Well supposedly today they are supposed to launch so I figured I’d give my $.02 on whether or not I thought it was worth using.  I’ve been a beta tester for a little less than a week now, and I’ve got mixed feelings on the whole thing:

What they claim to be:  “The world’s first true live search engine.  Searching the internet will never be the same.”

What they actually are:  A browser plug-in that starts with search results from Google, Yahoo, or MSN (your choice) and then indexes the pages on the domain of the top results “live” using your computer to expand upon and re-order the results.

What I like:  It’s an interesting way to look at the web.  For example, a Google Search for “Custom McFarlane” returns 2 results from SportsLizard and 3 results from articles linking to SportsLizard that I wrote.  Clearly we dominate that niche.

Custom McFarlane Search

A search on MyLiveSearch starts with SportsLizard at the top, but ends with eBay dominating the rankings because there are hundreds of custom McFarlane figures being sold on eBay. SportsLizard is the second site that appears, but it takes a bunch of scrolling (or some refining of the results) to find SL.  As MyLiveSearch crawls the sites “live” it re-orders them based upon what they find.

MyLiveSearch Query

You’ll notice that it does a poor job of sorting which pages are most important.  Clearly the Custom McFarlane home page is most relevant to the query, but it shows other SL pages ahead of it when I narrow the results to only show pages from our site.  MyLiveSearch also shows you who indexed the site and when - so they start with a page Google indexed a few days ago and then index and sort the rest “live”.

I personally think they did a bad job on this query, ranking eBay ahead of us because of the quantity of content.  However, it’s still pretty cool to watch and I can at least relate to where they are coming from and appreciate their attempt at innovation.   There are a handful of features that allow you to focus results more on news results (i.e.

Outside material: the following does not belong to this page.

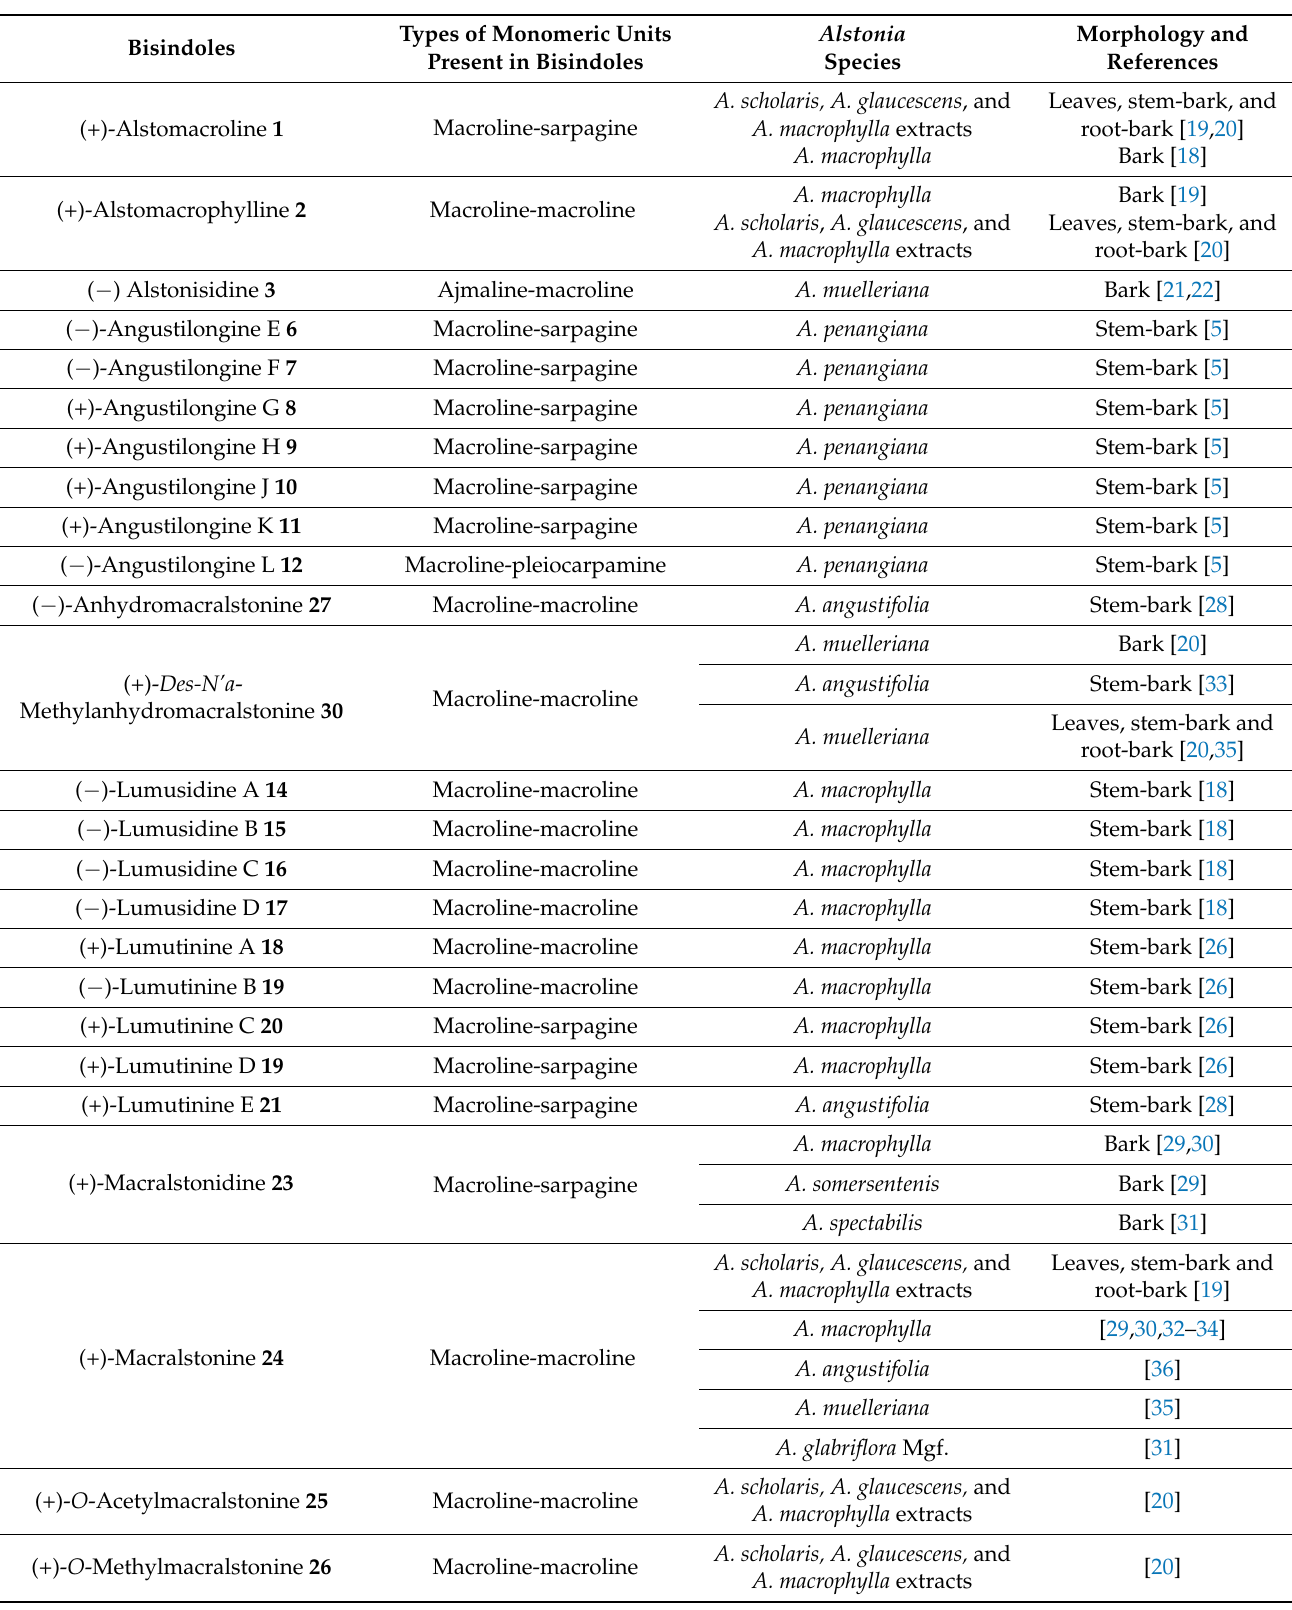
Table 3. Isolation and plant morphology of bisindole alkaloids from Alstonia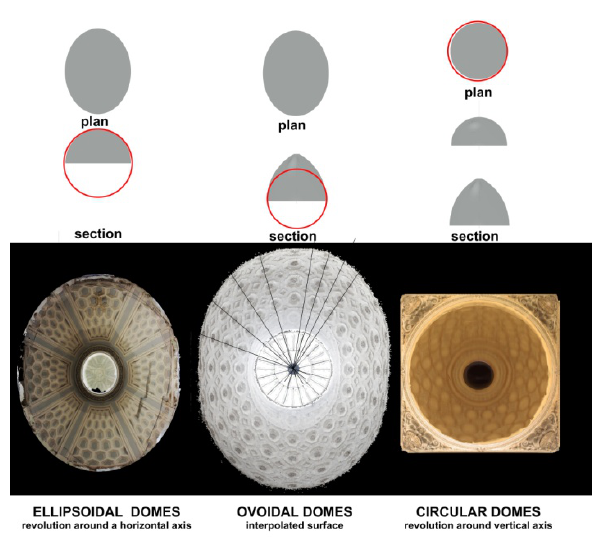
Figure 4. Domes geometry: classification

Google News) and group the results by site, but nothing that really does much for me.  Overall for other queries I got solid results, but nothing I’d say that was that much better than Google.

What I don’t like about it:  In order:  installing a plug-in to run a search sucks, having to login to perform a search sucks, the time to run a search is annoying (I had searches take up to a minute to complete…eh), and the false promise that you actually index the web live doesn’t sit well with me.  I suppose you are technically indexing live, but it would be a lot more convincing if the live indexing was being done on a central server and not on my CPU.

Bottom line:  MyLiveSearch is  creative and different, but not so creative and so different that Google couldn’t copy it in a few days.  I’m pretty sure that if you gave me a few months I could program something similar…and I’m not even that great of a programmer.   In the end, the login and plugin crush any chance I have of using it with any regularity.  Fun to toy with, but Google still rules.